Are there any benefits?
Stimulative feeding is done to try to encourage the queen to lay more eggs, so the colony will build up quicker to take advantage of an early nectar flow, such as oil seed rape (OSR). It is an old idea that was advocated long before OSR was grown widely and is mentioned in many of the older books.
I believe the origin of "thin syrup", made from 1lb sugar/pint of water, is that it was used for spring stimulation in the belief it made the bees think there was a nectar flow. Some modern beekeepers also feed proprietary stimulants.
In my early days in beekeeping, I practiced stimulative feeding, but I didn't think it always had the effect it should have had. I suspect it works much better in colonies with prolific queens, but I found that if the colony had enough stores it would build up well enough on its own.

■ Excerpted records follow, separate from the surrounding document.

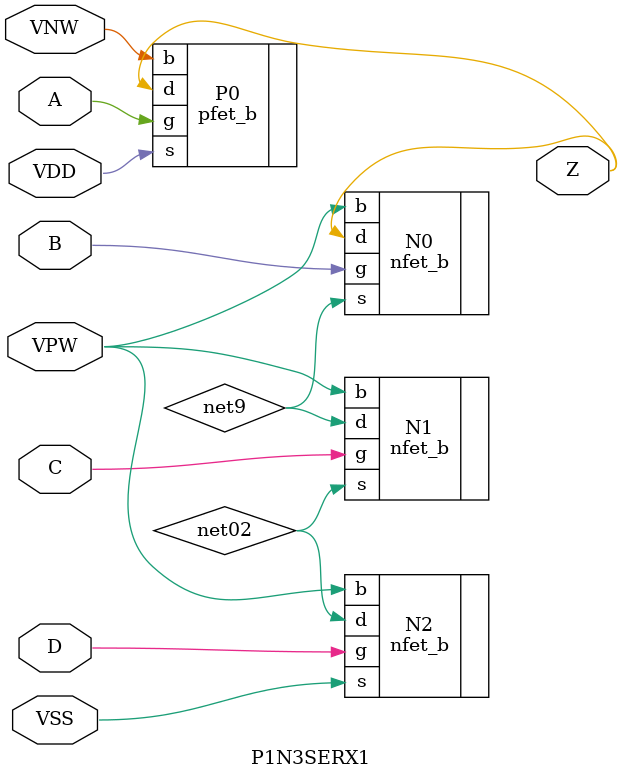
<source format=v>
`timescale 1ns / 1ns 

module P1N3SERX1 ( Z, VDD, VNW, VPW, VSS, A, B, C, D );

output  Z;

inout  VDD, VNW, VPW, VSS;

input  A, B, C, D;


specify 
    specparam CDS_LIBNAME  = "rail12lp";
    specparam CDS_CELLNAME = "P1N3SERX1";
    specparam CDS_VIEWNAME = "schematic";
endspecify

pfet_b  P0 ( .b(VNW), .s(VDD), .g(A), .d(Z));
nfet_b  N2 ( .b(VPW), .s(VSS), .g(D), .d(net02));
nfet_b  N1 ( .b(VPW), .s(net02), .g(C), .d(net9));
nfet_b  N0 ( .b(VPW), .s(net9), .g(B), .d(Z));

endmodule

</source>
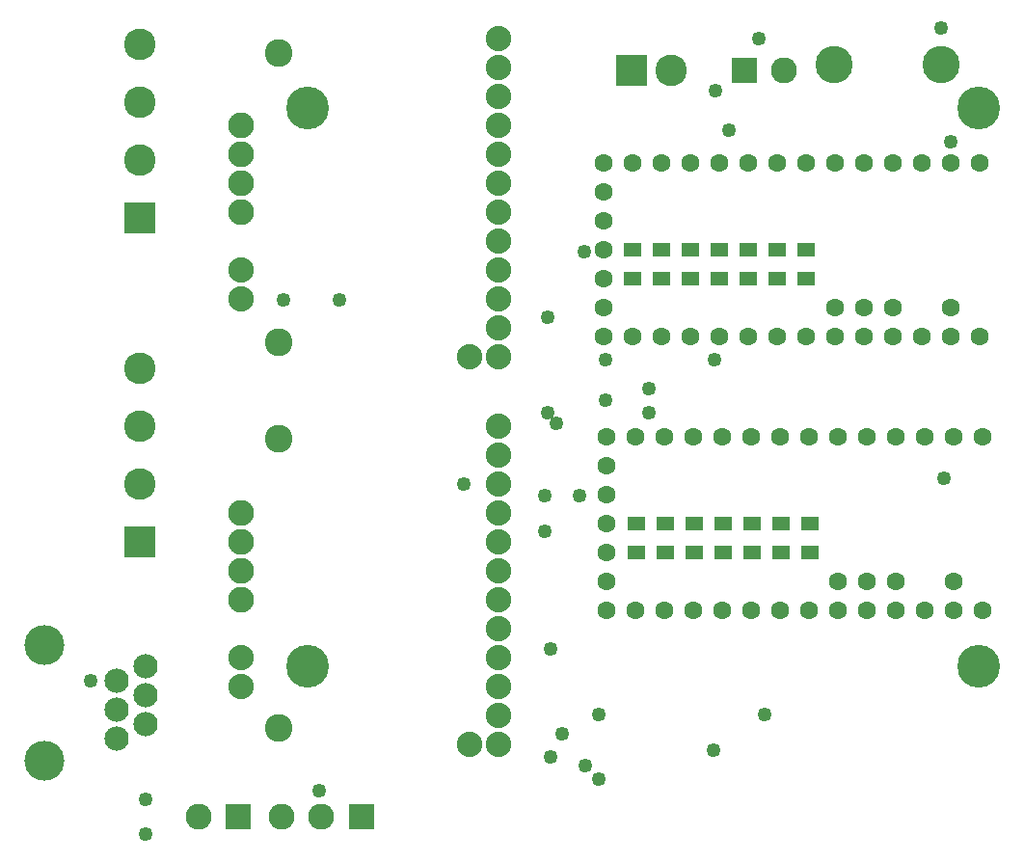
<source format=gbs>
G04 MADE WITH FRITZING*
G04 WWW.FRITZING.ORG*
G04 DOUBLE SIDED*
G04 HOLES PLATED*
G04 CONTOUR ON CENTER OF CONTOUR VECTOR*
%ASAXBY*%
%FSLAX23Y23*%
%MOIN*%
%OFA0B0*%
%SFA1.0B1.0*%
%ADD10C,0.089370*%
%ADD11C,0.109055*%
%ADD12C,0.049370*%
%ADD13C,0.147795*%
%ADD14C,0.063000*%
%ADD15C,0.090000*%
%ADD16C,0.128740*%
%ADD17C,0.092000*%
%ADD18C,0.088000*%
%ADD19C,0.095827*%
%ADD20C,0.084000*%
%ADD21C,0.138000*%
%ADD22R,0.109055X0.109055*%
%ADD23R,0.062264X0.049500*%
%ADD24R,0.090000X0.090000*%
%ADD25R,0.092000X0.092000*%
%LNMASK0*%
G90*
G70*
G54D10*
X834Y2490D03*
X834Y2390D03*
X834Y2290D03*
X834Y2190D03*
X834Y1150D03*
X834Y1050D03*
X834Y950D03*
X834Y850D03*
G54D11*
X484Y1050D03*
X484Y1250D03*
X484Y1450D03*
X484Y1650D03*
X484Y2170D03*
X484Y2370D03*
X484Y2570D03*
X484Y2770D03*
G54D12*
X2475Y2611D03*
X3263Y1270D03*
X1883Y1210D03*
X1883Y1089D03*
X1945Y389D03*
X1904Y680D03*
X2025Y279D03*
X1904Y309D03*
X2245Y1499D03*
X1924Y1460D03*
X2004Y1210D03*
X1895Y1499D03*
X2094Y1540D03*
X3255Y2829D03*
X1603Y1250D03*
G54D13*
X1064Y2550D03*
X3384Y2550D03*
X1064Y621D03*
X3384Y621D03*
G54D12*
X2624Y2790D03*
X1173Y1888D03*
X980Y1888D03*
X2521Y2475D03*
X3287Y2433D03*
X2470Y1680D03*
X2093Y1680D03*
X2245Y1580D03*
X1893Y1829D03*
X2020Y2054D03*
X2644Y454D03*
X2468Y330D03*
X2069Y454D03*
X2069Y230D03*
G54D14*
X2087Y1760D03*
X2187Y1760D03*
X2287Y1760D03*
X2387Y1760D03*
X2487Y1760D03*
X2587Y1760D03*
X2687Y1760D03*
X2787Y1760D03*
X2887Y1760D03*
X2987Y1760D03*
X3087Y1760D03*
X3187Y1760D03*
X3287Y1760D03*
X3387Y1760D03*
X3287Y1860D03*
X2087Y2360D03*
X2187Y2360D03*
X2287Y2360D03*
X2387Y2360D03*
X2487Y2360D03*
X2587Y2360D03*
X2687Y2360D03*
X2787Y2360D03*
X2887Y2360D03*
X2987Y2360D03*
X3087Y2360D03*
X3187Y2360D03*
X3287Y2360D03*
X3387Y2360D03*
X2987Y1860D03*
X3087Y1860D03*
X2887Y1860D03*
X2087Y2160D03*
X2087Y2260D03*
X2087Y2060D03*
X2087Y1860D03*
X2087Y1960D03*
X2098Y815D03*
X2198Y815D03*
X2298Y815D03*
X2398Y815D03*
X2498Y815D03*
X2598Y815D03*
X2698Y815D03*
X2798Y815D03*
X2898Y815D03*
X2998Y815D03*
X3098Y815D03*
X3198Y815D03*
X3298Y815D03*
X3398Y815D03*
X3298Y915D03*
X2098Y1415D03*
X2198Y1415D03*
X2298Y1415D03*
X2398Y1415D03*
X2498Y1415D03*
X2598Y1415D03*
X2698Y1415D03*
X2798Y1415D03*
X2898Y1415D03*
X2998Y1415D03*
X3098Y1415D03*
X3198Y1415D03*
X3298Y1415D03*
X3398Y1415D03*
X2998Y915D03*
X3098Y915D03*
X2898Y915D03*
X2098Y1215D03*
X2098Y1315D03*
X2098Y1115D03*
X2098Y915D03*
X2098Y1015D03*
G54D15*
X2574Y2680D03*
X2712Y2680D03*
G54D16*
X2884Y2700D03*
X3254Y2700D03*
G54D17*
X3254Y2700D03*
X2886Y2700D03*
G54D18*
X1724Y2790D03*
X1724Y2690D03*
X1724Y2590D03*
X1724Y2490D03*
X1724Y2390D03*
X1724Y2290D03*
X1724Y2190D03*
X1724Y2090D03*
X1724Y1990D03*
X1724Y1890D03*
X1724Y1790D03*
X1724Y1450D03*
X1724Y1350D03*
X1724Y1250D03*
X1724Y1150D03*
X1724Y1050D03*
X1724Y950D03*
X1724Y850D03*
X1724Y750D03*
X1724Y650D03*
X1724Y550D03*
X1724Y450D03*
X834Y1990D03*
X834Y1890D03*
X834Y650D03*
X834Y550D03*
X1724Y1690D03*
X1624Y1690D03*
X1724Y350D03*
X1624Y350D03*
G54D19*
X965Y1409D03*
X964Y2740D03*
X965Y409D03*
X964Y1740D03*
G54D11*
X2184Y2680D03*
X2322Y2680D03*
G54D20*
X504Y620D03*
X404Y570D03*
X504Y520D03*
X404Y470D03*
X504Y420D03*
X404Y370D03*
G54D21*
X154Y695D03*
X154Y295D03*
G54D15*
X1250Y100D03*
X1112Y100D03*
X974Y100D03*
X824Y100D03*
X686Y100D03*
G54D12*
X503Y160D03*
X503Y40D03*
X314Y570D03*
X1103Y190D03*
G54D22*
X484Y1050D03*
X484Y2170D03*
G54D23*
X2688Y1960D03*
X2688Y2060D03*
X2788Y1960D03*
X2788Y2060D03*
X2588Y1960D03*
X2488Y1960D03*
X2388Y1960D03*
X2288Y1960D03*
X2188Y1960D03*
X2188Y2060D03*
X2288Y2060D03*
X2388Y2060D03*
X2488Y2060D03*
X2588Y2060D03*
X2699Y1015D03*
X2699Y1115D03*
X2799Y1015D03*
X2799Y1115D03*
X2599Y1015D03*
X2499Y1015D03*
X2399Y1015D03*
X2299Y1015D03*
X2199Y1015D03*
X2199Y1115D03*
X2299Y1115D03*
X2399Y1115D03*
X2499Y1115D03*
X2599Y1115D03*
G54D24*
X2574Y2680D03*
G54D25*
X3255Y2700D03*
G54D22*
X2184Y2680D03*
G54D24*
X1250Y100D03*
X824Y100D03*
G04 End of Mask0*
M02*
</source>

Although I live in the south of England, we can still have frosts until May, when bees can go back into semi-cluster. My concern has always been that if the brood nest is stretched, the outer areas of brood will be the ones to suffer. Also, if the ratio of brood is too high compared to the number of nurse bees to look after it, I think there may be a nutrition problem, allowing disease to erupt, chalk brood in particular, but possibly EFB as well. It seems to me that whenever you push something falsely, the weaknesses appear.
Michael Bush, on his website has brought together some quotes from well known beekeepers who have been opposed to stimulative feeding. I accept that most of them are American, but they have prolific bees that are likely to gain most benefit from stimulative feeding.